## Brief
Please extract every line of text from the data below and reproduce each one word for word, leaving the pictures out of your answer.
— Start —
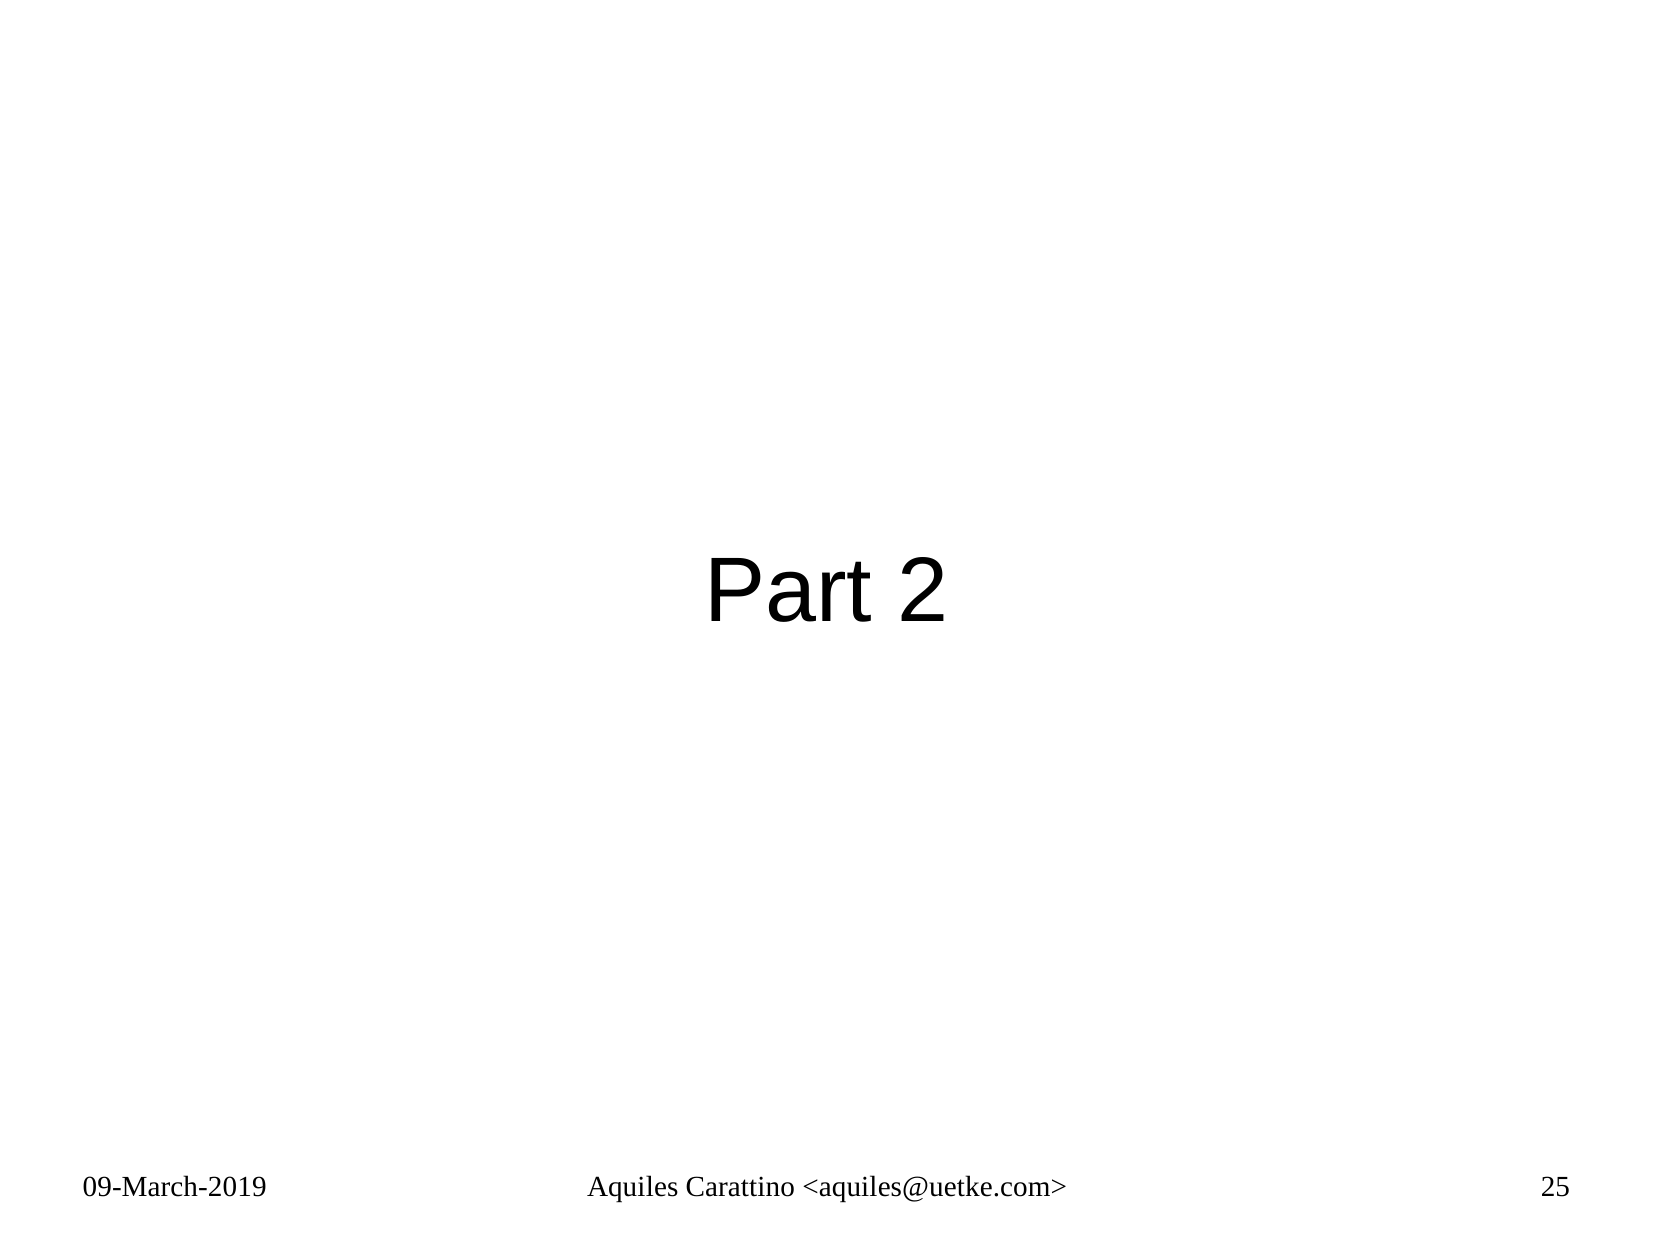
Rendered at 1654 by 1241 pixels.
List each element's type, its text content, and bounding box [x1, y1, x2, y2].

title Part 2 [82, 486, 1571, 694]
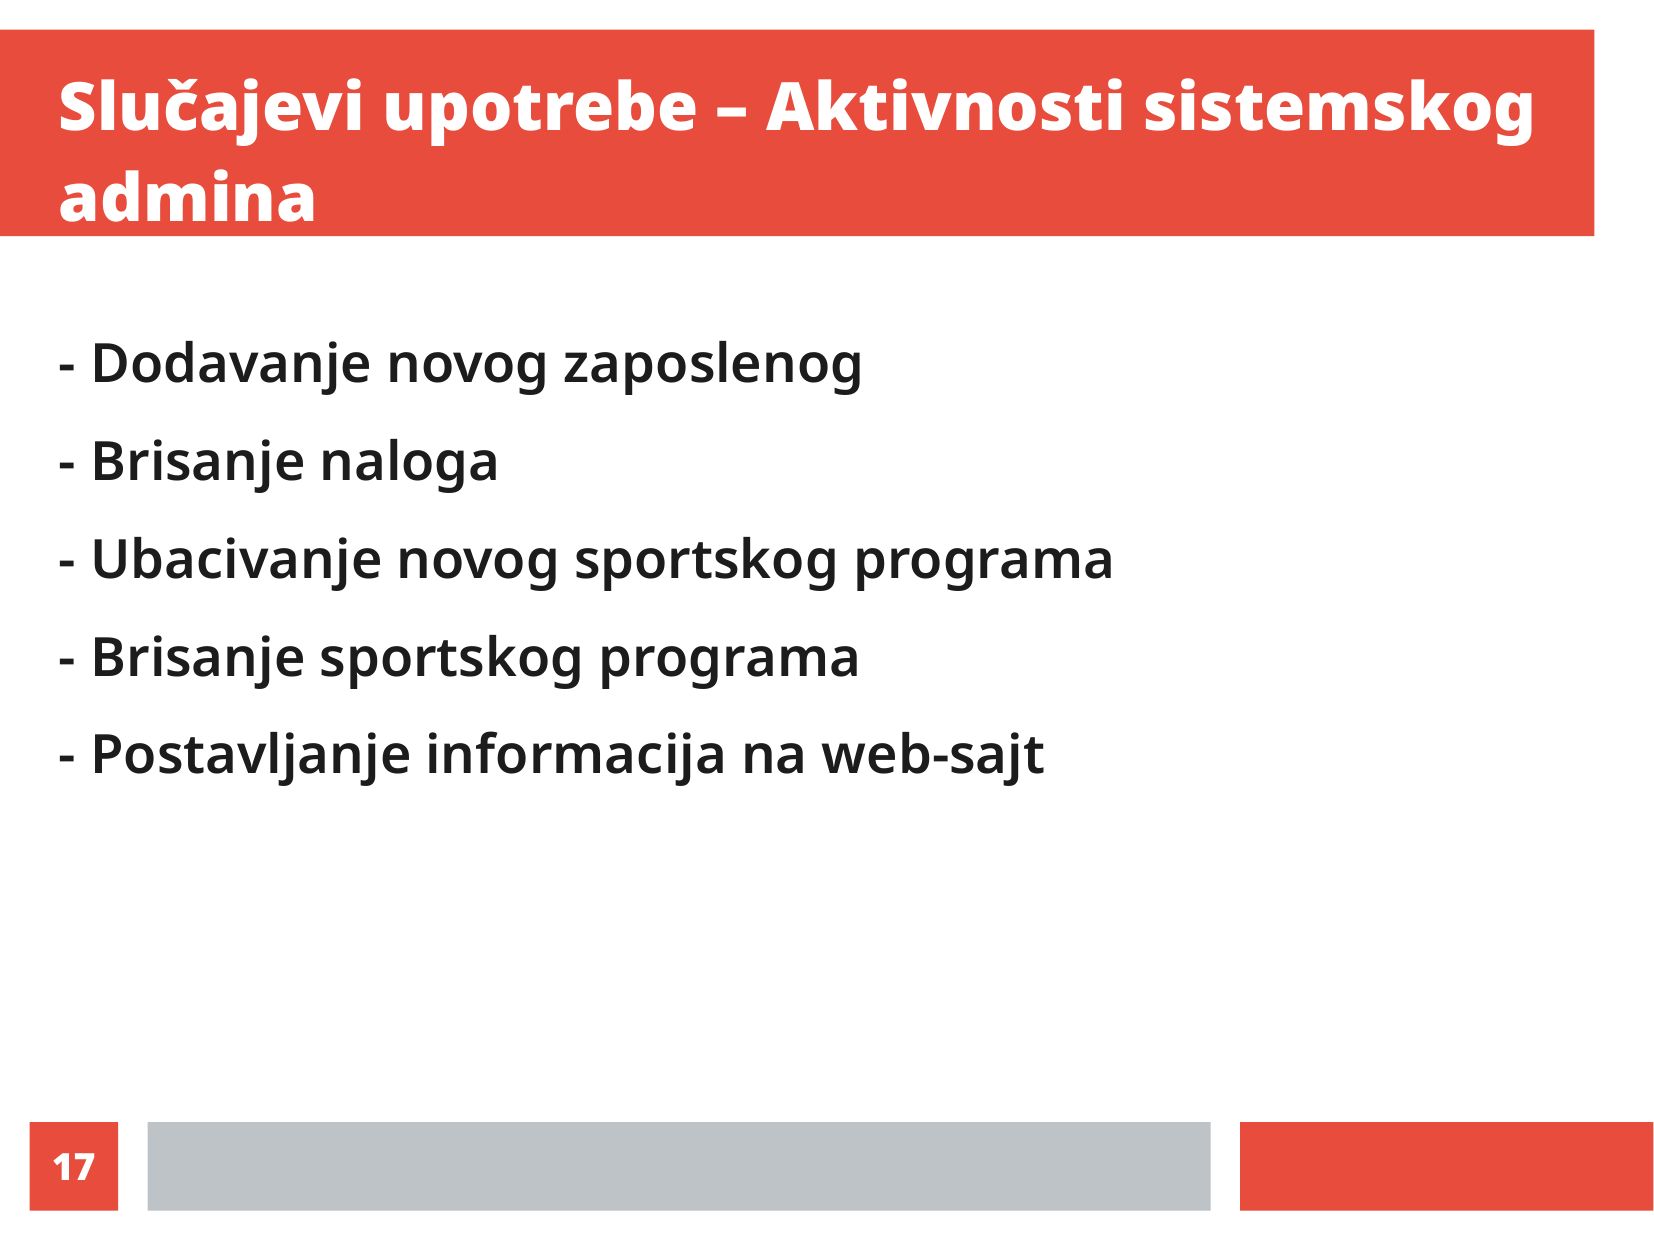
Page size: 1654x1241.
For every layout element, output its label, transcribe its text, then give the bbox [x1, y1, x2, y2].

title Slučajevi upotrebe – Aktivnosti sistemskog admina [59, 59, 1595, 207]
list - Dodavanje novog zaposlenog - Brisanje naloga - Ubacivanje novog sportskog programa - Brisanje sportskog programa - Postavljanje informacija na web-sajt [59, 324, 1565, 1093]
— End —
## Expected output
Rendered at 1654 by 1241 pixels.
List each element's type, its text content, and bounding box [x1, y1, x2, y2].

title Part 2 [82, 486, 1571, 694]
Page size: 1654x1241.
For every layout element, output its label, transcribe its text, then give the bbox [x1, y1, x2, y2].

title Slučajevi upotrebe – Aktivnosti sistemskog admina [59, 59, 1595, 207]
list - Dodavanje novog zaposlenog - Brisanje naloga - Ubacivanje novog sportskog programa - Brisanje sportskog programa - Postavljanje informacija na web-sajt [59, 324, 1565, 1093]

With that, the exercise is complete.